» **Задание A**: Выпиши все понятия, которые текст о культурном наследии называет ключевыми для исследований наследия в современном мире.
» **Задание B**: Научные публикации каких веков разбираются в статье, судя по тексту о культурном наследии?

Пархоменко Т.А.
Аннотация. В статье анализируются научные публикации XX–XXI веков, посвященные актуальным вопросам историко-культурного наследия и проблемам становления новых направлений его исследования. Внимание ученых было сосредоточено на переосмыслении феномена культурного наследия, системы взглядов и представлений о нем, расширении типологии наследия, методов его изучения, терминологического аппарата и инструментария, разработке теории «социального измерения наследия», переоценке практик его сохранения и «международных режимов» использования.
Ключевые слова: исследования наследия, культурные ценности, материальное и нематериальное культурное наследие, памятники истории и культуры, наследие и время, Россия, мир.
Ключевыми понятиями исследований наследия в современном мире являются «культурные ценности», «памятники истории и культуры», «культурное наследие», «природное наследие», «нематериальное культурное наследие». Несмотря на то, что они раскрыты и закреплены в национальных и международных правовых актах, их интерпретация остается дискуссионной и вызывает немало вопросов у отечественных и зарубежных специалистов. Историки, археологи, архитекторы, искусствоведы, музееведы, культурологи, философы, юристы наполняют их разными смыслами, которые определяются региональной и языковой спецификой существующих в разных странах мира социокультурных концепций и практик.

» **Выдержки из записей**:
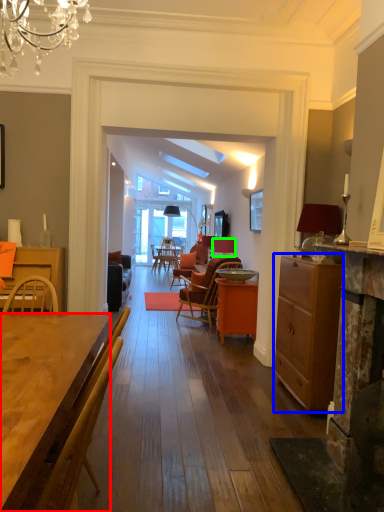
Question: Which object is positioned farthest from desk (highlighted by a red box)? Select from cabinetry (highlighted by a blue box) and loudspeaker (highlighted by a green box).

Choices:
 (A) cabinetry
 (B) loudspeaker

Answer: (B)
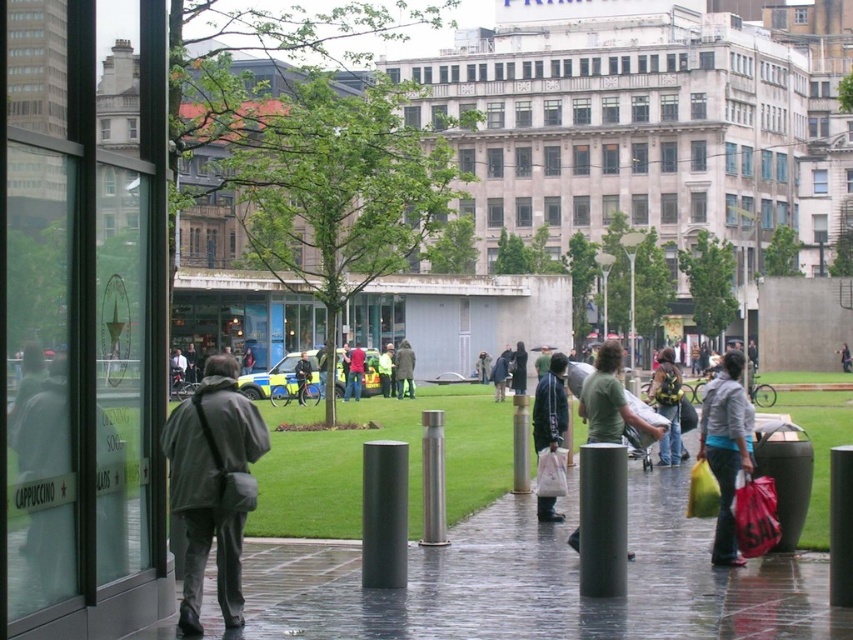
You are a delivery person trying to navigate through the scene. You need to pass between the matte black jacket at center and the satin silver pole at center. Given that your delivery cart is 1 meter wide, can you fit through the space between them?

The matte black jacket at center is larger in size than the satin silver pole at center, but the question does not provide information about the distance between them. Therefore, it is impossible to determine if the delivery cart can fit through the space.

You are a delivery person needing to place a heavy box on the ground. The shiny concrete pavement at center and the green uniform at center are both in your view. Which surface should you choose to place the box so it doesn not get wet?

The shiny concrete pavement at center is positioned under green uniform at center. Since the pavement is at the center and under the uniform, it is likely the drier surface. Place the box on the shiny concrete pavement at center to avoid wetness.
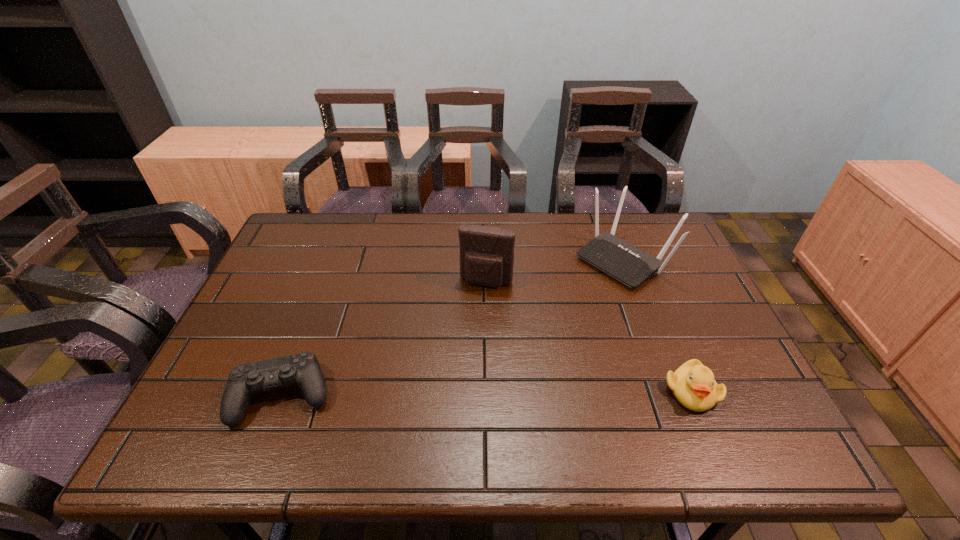
The image size is (960, 540). Find the location of `free spot on the desktop that is between the leftmost object and the duckling and is positioned on the front-facing side of the router`. free spot on the desktop that is between the leftmost object and the duckling and is positioned on the front-facing side of the router is located at coordinates (440, 393).

I want to click on free space on the desktop that is between the leftmost object and the duckling and is positioned with an open flap on the pouch, so click(x=455, y=393).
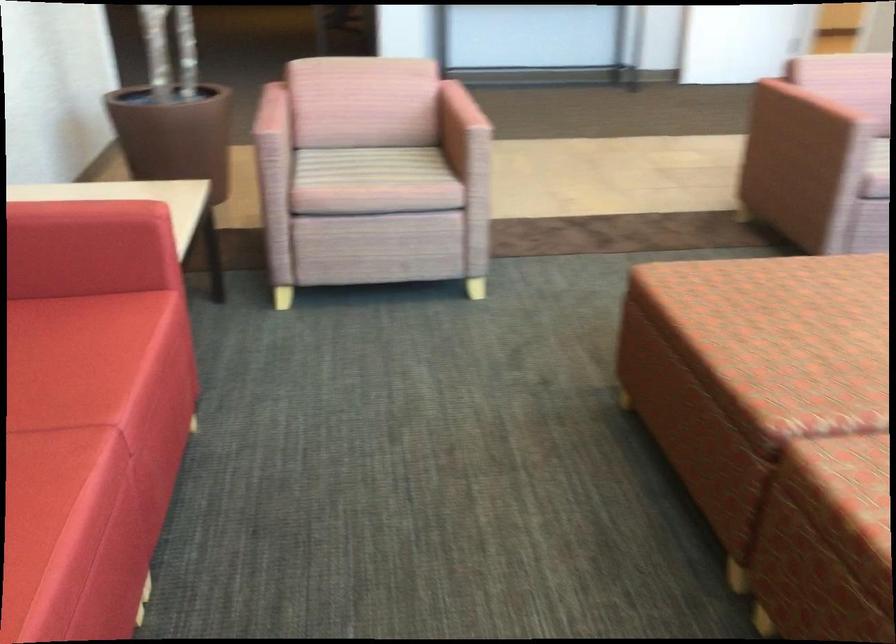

» **Письменный ответ A**: «культурные ценности», «памятники истории и культуры», «культурное наследие», «природное наследие», «нематериальное культурное наследие»

» **Письменный ответ B**: XX–XXI веков.